Technology chiefs at the world's fastest exchanges sit at the bleeding edge of corporate IT. Few know this better than Carl-Magnus Hallberg, senior vice-president, global IT services at mega-exchange operator Nasdaq OMX, whose remit includes day-to-day management of all the exchange's IT operations and services, from desktops and e-mail to the exchange operator's trading systems (excluding the trading system software development). Mr Hallberg, who became part of Nasdaq OMX following Nasdaq's acquisition of the Nordic exchange operator OMX in 2007, is also responsible for overseeing the management of the exchange's extensive network and the relating challenges regarding network speed or latency - no small task in today's hyper-competitive equities market.
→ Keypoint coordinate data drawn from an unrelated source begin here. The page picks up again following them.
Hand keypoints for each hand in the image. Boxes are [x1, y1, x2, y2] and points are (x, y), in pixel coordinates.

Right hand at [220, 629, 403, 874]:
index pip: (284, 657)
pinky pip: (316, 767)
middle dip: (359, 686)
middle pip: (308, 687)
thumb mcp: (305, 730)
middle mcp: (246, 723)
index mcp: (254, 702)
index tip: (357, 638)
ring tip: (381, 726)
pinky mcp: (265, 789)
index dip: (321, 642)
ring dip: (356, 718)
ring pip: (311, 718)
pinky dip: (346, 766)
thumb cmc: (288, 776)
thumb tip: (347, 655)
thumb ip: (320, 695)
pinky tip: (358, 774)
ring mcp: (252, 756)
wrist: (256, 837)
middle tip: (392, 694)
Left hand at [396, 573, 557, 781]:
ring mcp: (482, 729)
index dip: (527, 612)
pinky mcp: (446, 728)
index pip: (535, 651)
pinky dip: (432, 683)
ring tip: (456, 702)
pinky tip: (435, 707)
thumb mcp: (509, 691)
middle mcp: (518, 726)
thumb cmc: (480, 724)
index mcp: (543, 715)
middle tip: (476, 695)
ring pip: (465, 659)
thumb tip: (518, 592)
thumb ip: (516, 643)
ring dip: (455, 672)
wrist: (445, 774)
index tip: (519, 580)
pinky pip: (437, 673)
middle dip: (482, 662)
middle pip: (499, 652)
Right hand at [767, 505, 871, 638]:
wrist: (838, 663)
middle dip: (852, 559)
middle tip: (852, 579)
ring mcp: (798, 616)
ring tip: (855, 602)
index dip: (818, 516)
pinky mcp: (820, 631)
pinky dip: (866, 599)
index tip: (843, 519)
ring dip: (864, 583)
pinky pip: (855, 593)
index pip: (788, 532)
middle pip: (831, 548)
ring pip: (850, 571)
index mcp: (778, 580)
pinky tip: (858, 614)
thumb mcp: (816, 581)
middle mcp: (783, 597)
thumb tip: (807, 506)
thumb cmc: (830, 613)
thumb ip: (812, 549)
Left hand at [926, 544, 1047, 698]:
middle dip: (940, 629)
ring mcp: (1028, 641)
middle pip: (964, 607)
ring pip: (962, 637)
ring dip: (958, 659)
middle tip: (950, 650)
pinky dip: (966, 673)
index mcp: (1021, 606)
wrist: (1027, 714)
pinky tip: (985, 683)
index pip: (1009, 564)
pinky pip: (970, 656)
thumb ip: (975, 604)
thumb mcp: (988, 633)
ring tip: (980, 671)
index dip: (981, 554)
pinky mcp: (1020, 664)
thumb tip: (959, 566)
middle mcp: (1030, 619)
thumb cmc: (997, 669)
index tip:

Indeed, in a business where a microsecond can constitute millions of dollars, latency is a touchy industry subject. For Nasdaq OMX and NYSE Euronext, maintaining ultra-low latency is absolutely crucial as upstart contenders BATS Exchange and Direct Edge continue to cannibalise their market share. Providing server space inside the exchanges' own data centres, in a business model known as co-location, is now a critical service by which the incumbents can offer their speed-hungry members a means of shaving milliseconds off their trade roundtrip. "Within the US market we have gone very far in latency on our system," says Mr Hallberg. Nasdaq OMX now offers a 250-microsecond roundtrip from the moment a member message hits the edge of the exchange's network to the moment it shoots back out again, with a capacity of 1 million messages per second, says Mr Hallberg. "We have come very far in the race."